Write out the classification lines of every entry below word for word, leaving out the pictures.
===== DATASET EXCERPTS =====
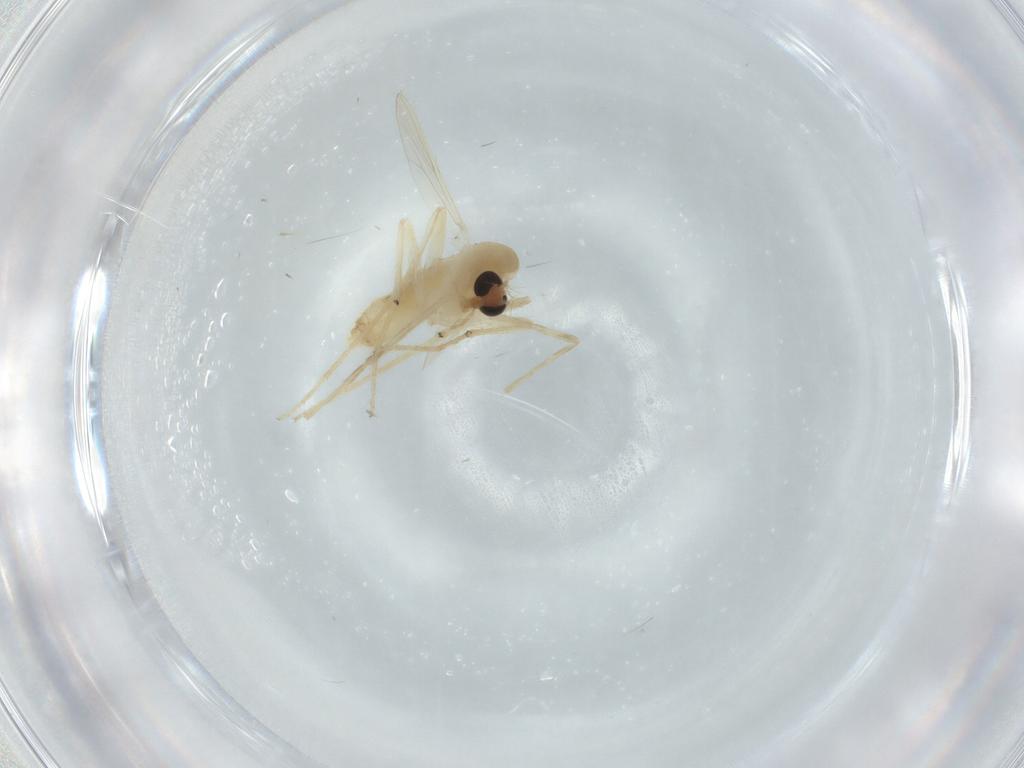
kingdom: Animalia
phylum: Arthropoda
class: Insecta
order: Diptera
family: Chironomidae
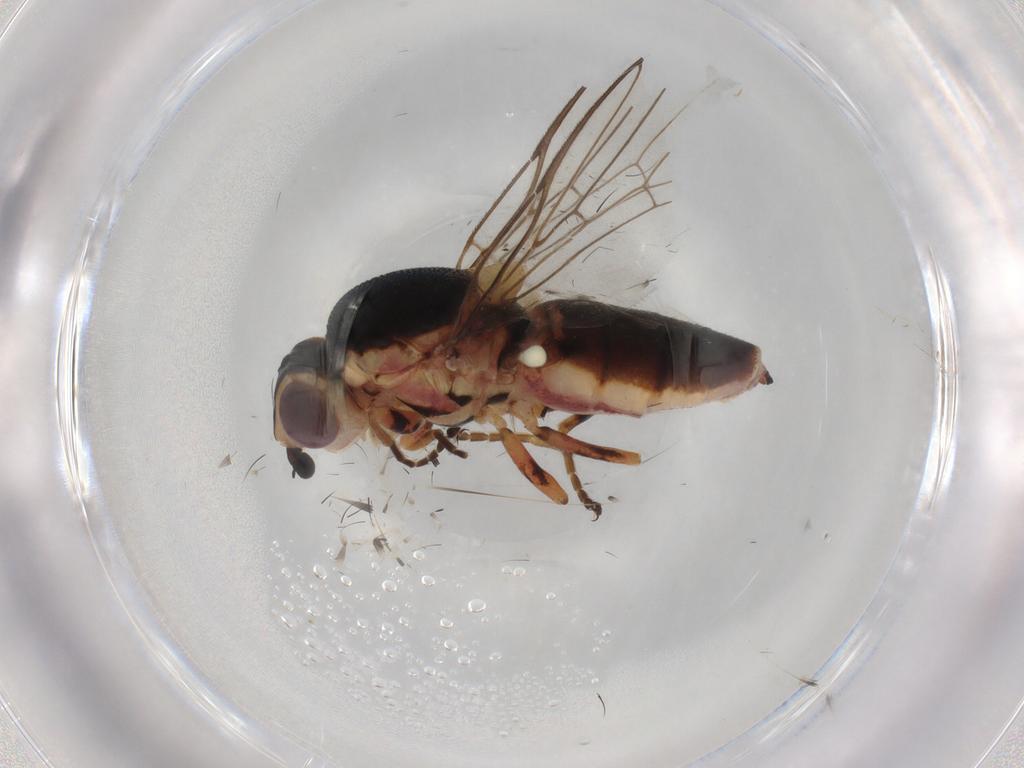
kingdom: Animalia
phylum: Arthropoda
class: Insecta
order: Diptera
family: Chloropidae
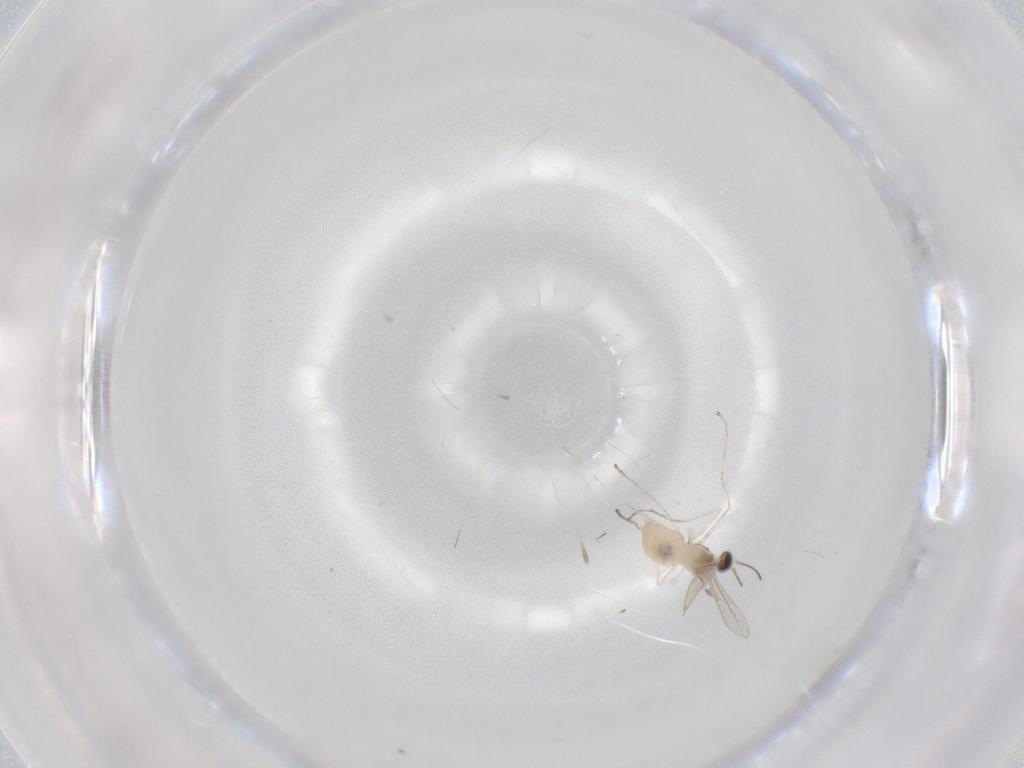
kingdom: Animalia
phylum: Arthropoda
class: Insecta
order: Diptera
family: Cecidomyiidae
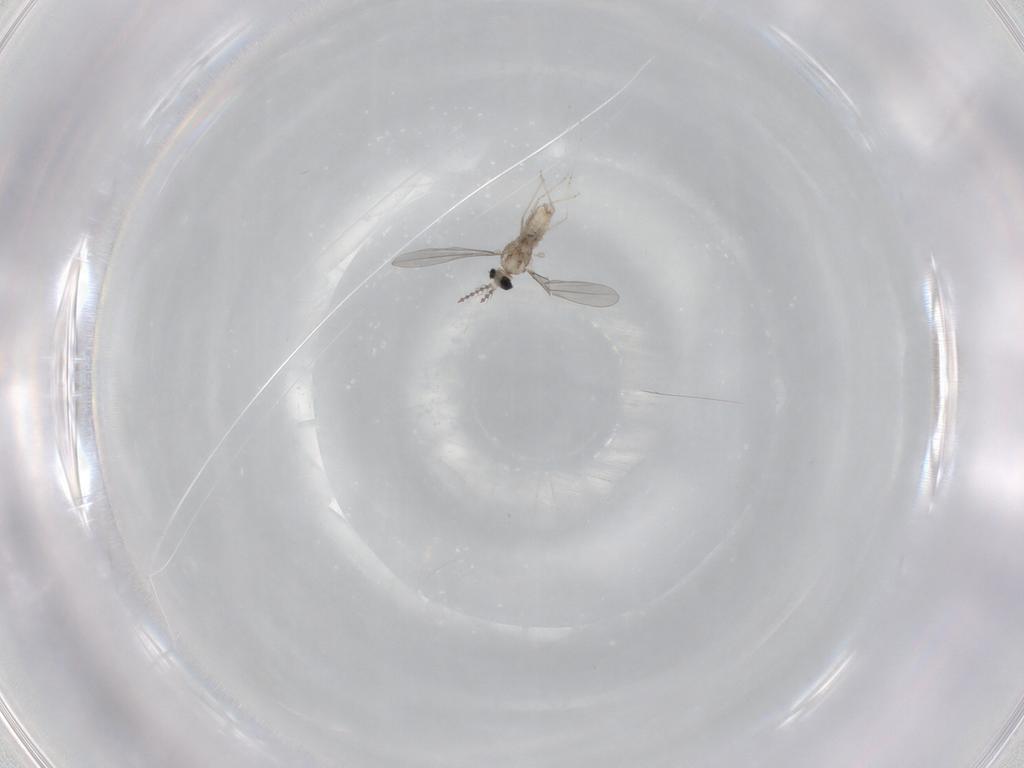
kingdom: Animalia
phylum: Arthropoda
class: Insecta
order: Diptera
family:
=====
CORRECT ANSWER ▸
kingdom: Animalia
phylum: Arthropoda
class: Insecta
order: Diptera
family: Chironomidae
kingdom: Animalia
phylum: Arthropoda
class: Insecta
order: Diptera
family: Chloropidae
kingdom: Animalia
phylum: Arthropoda
class: Insecta
order: Diptera
family: Cecidomyiidae
kingdom: Animalia
phylum: Arthropoda
class: Insecta
order: Diptera
family:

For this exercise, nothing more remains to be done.